The changes in China’s economy may mirror Japan’s or South Korea’s when their economic model began to change. A couple of the major consequences of this change for investors may occur in the markets for Treasuries and commodities.
The Chinese have been big investors in U.S. Treasuries. In contrast to the often-mentioned fear that the Chinese may pull their money out of Treasuries, they may be increasingly less likely to sell as their economic growth slows. In part, China’s export-driven growth model required them to ensure their biggest customers had the capital to continue to buy. But primarily, this investment was the result of a need to place excess capital outside China, in a safe, liquid security that had a market big enough to handle the massive amounts of money the Chinese economy was creating that was not needed within its borders. Now that the Chinese economic model is changing, resulting in a slower pace of growth over the long term, there is even less need for capital inside China and repatriating the money would only increase inflationary pressures.
As a result, China’s demand for U.S. Treasuries will likely continue. Although China will be growing more slowly, it should still be generating a tremendous amount of money. Even at a 5% growth rate, China generates the same amount of new economic output as it did about six years ago, when it grew 10%, simply because the economy has doubled in size. U.S. Treasuries, the world’s largest and most liquid market, should continue to be the beneficiary of Chinese investment. China’s holdings of U.S. Treasuries have risen 13% or $150 billion in the past year, according to the latest data from the U.S. Treasury. This pattern of rising demand by China would be similar to Japan’s, whose investment in U.S. Treasuries increased when the country’s economic model changed in the early 1990s.
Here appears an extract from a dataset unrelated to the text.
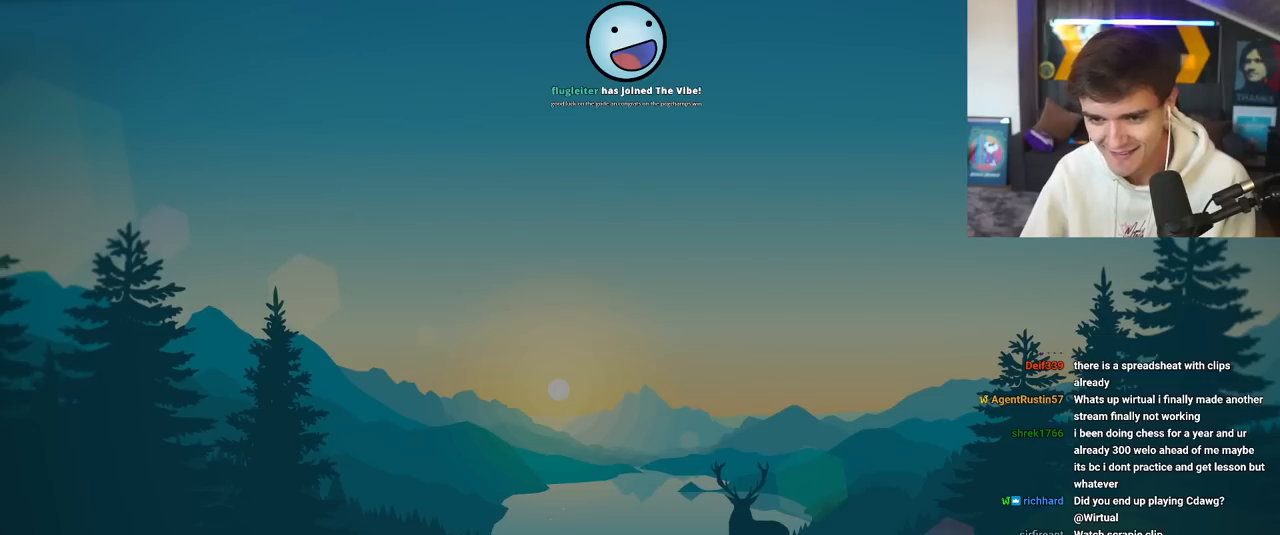
{"keys": ["right", "up"], "events": [[17, "left", "up"], [67, "left", "down"], [400, "left", "up"], [434, "right", "down"]]}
China’s economic change will reduce demand for industrial commodities such as copper, aluminum, and iron ore. Prices for these metals have already weakened from the early effects of a slowing China, though this slowdown is thought by many market participants to be only temporary. As expectations for China’s growth and internal construction are ratcheted down, so too will commodity demand forecasts, and commodity prices will likely continue to slide. Australia, a major metal exporter, has already experienced slowing demand from China, just as it felt the drag from Japan’s economic transition 22 years ago.
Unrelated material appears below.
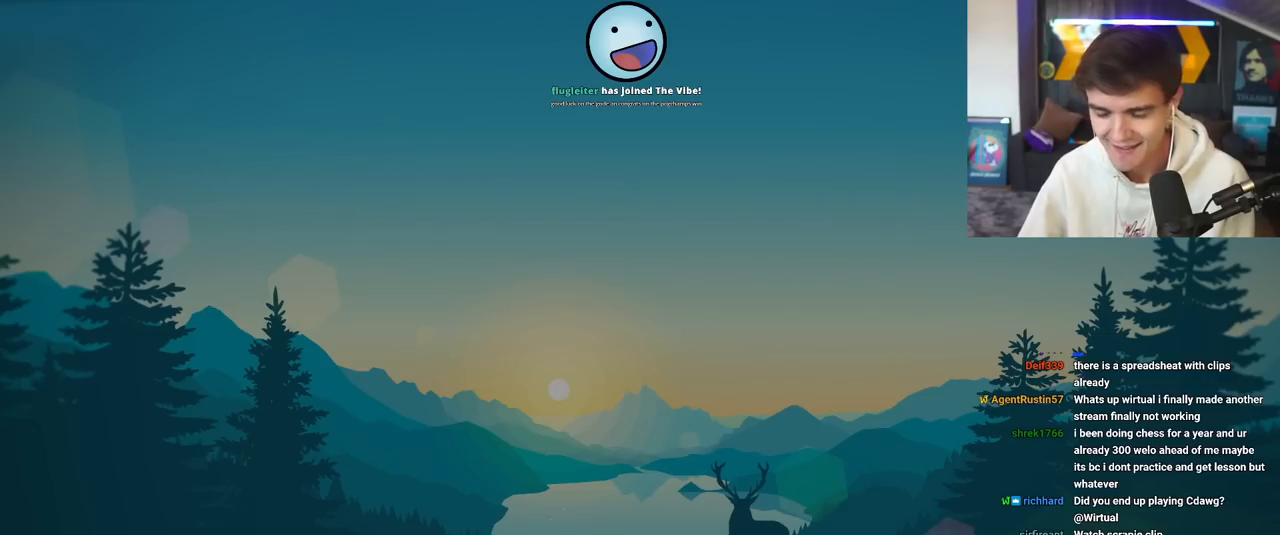
{"keys": ["up"], "events": [[50, "right", "up"]]}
China’s economic model no longer fits, but it is not outmoded. A new group of countries will take on the economic model with their own surplus of workers who are willing to work for wages lower than those in China. These countries may include smaller Asian neighbors along with African and South American nations, together often labeled frontier markets. Those countries that replace China as primary sources of low-cost labor will experience rapid, though not necessarily profitable, growth. That is an important consideration to keep in mind, given the relatively paltry 1.7% annualized return on Chinese stocks over the past 16 years, measured by the Hang Seng Index in US dollars, despite powerful economic performance. As the Chinese economic transition matures, an increasing focus on the efficiency of growth – rather than the growth itself – may lead to better profitability and performance for investors over the long term. In the short term, Chinese stocks may be bouncing on better-than-expected economic data as the economy appears to stabilize along a slower growth trajectory. Nevertheless, risks remain high for investors in China.